As we move forward in these ways, it’s important that we lead our organization by sharing power with communities in the Big Bend. Simply put, if the strategic vision of BBCA is working on conservation issues directly with communities, then our leadership (and our staff) need to share power with and become more representative of the communities we serve.
This is the moment to take stock—to evaluate the strengths of our current team and do the work to be more inclusive. It’s of vital importance to ask the questions—Who in the Big Bend’s communities are not represented among our leadership? How can we bring that representation into the highest level of the organization, so that we can share this power to make decisions aligned with our strategic vision and our values?
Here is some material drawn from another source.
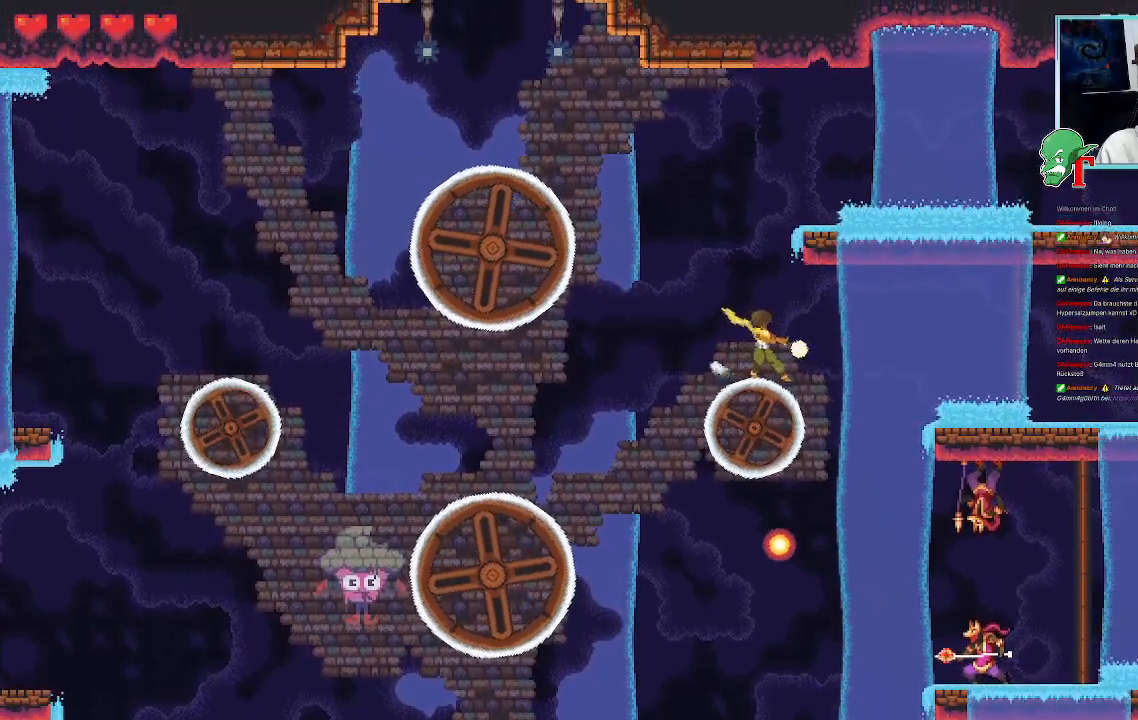
{"buttons": ["SQUARE"], "left_stick": "down-right", "right_stick": "center", "events": []}
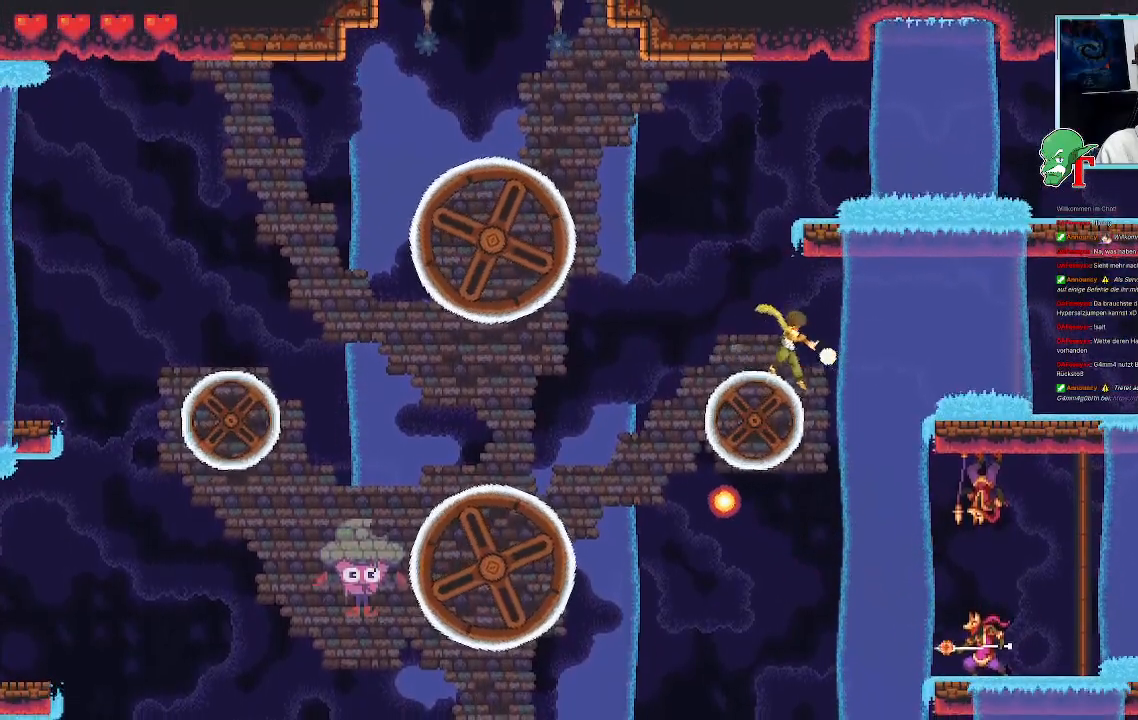
{"buttons": ["SQUARE"], "left_stick": "down-right", "right_stick": "center", "events": []}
This requires reflection and we began with two group dialogues centered on race-equity in the Big Bend. Throughout the region, stakeholders who self-identified as Indigenous, Latinx, Mexican-American, and Hispanic came together for a facilitated discussion about race and the region’s challenges, especially at the intersection of the environment and conservation. Our goal with these discussions was to hear directly from these important communities about the challenges they were facing and begin the process of understanding the ways in which BBCA could move forward with justice, equity, diversity, inclusion, and access—front and center—in everything we do.
After these dialogues, the BBCA Board came together to reflect on their identities, skill sets, and places of residency—asking ourselves how we currently represented and how well-represented was the region in our Board? Our leadership was overwhelmingly white; many had conservation backgrounds; all had valuable skills to contribute; most were similar in age; and all were living in Brewster County, Jeff Davis County, or Austin.
This offered us an incredible opportunity to ask ourselves where we needed more perspectives in our decision making and the answers were clear—Latinx and Indigenous voices, especially important given the region’s history and demographics. Residents of Presidio County, which is just as large and populated as Brewster County and a critical part of the landscape in which the organization operates. Parents; teachers; historians; growers—helping fill large gaps in knowledge and experience given we are working on school programs, regional food security, and culture is one of our four program areas.
Today, we are incredibly excited to announce the addition of four members to our Board of Directors who represent so many of these perspectives and more; joining the Board are Sophia Hernandez, Roberto Lujan, Aimee Roberson, and Oscar Rodriguez. We’ve been fortunate to work with each one of these incredible individuals over the past year and we are grateful they will be helping lead the organization into its future.
Please welcome Sophia, Roberto, Aimee, and Oscar and read more about their accomplishments on the About page of our website.
We are looking forward to always reflecting and asking ourselves these questions, so that BBCA continues on the path toward equitable practice and environmental justice in the Big Bend.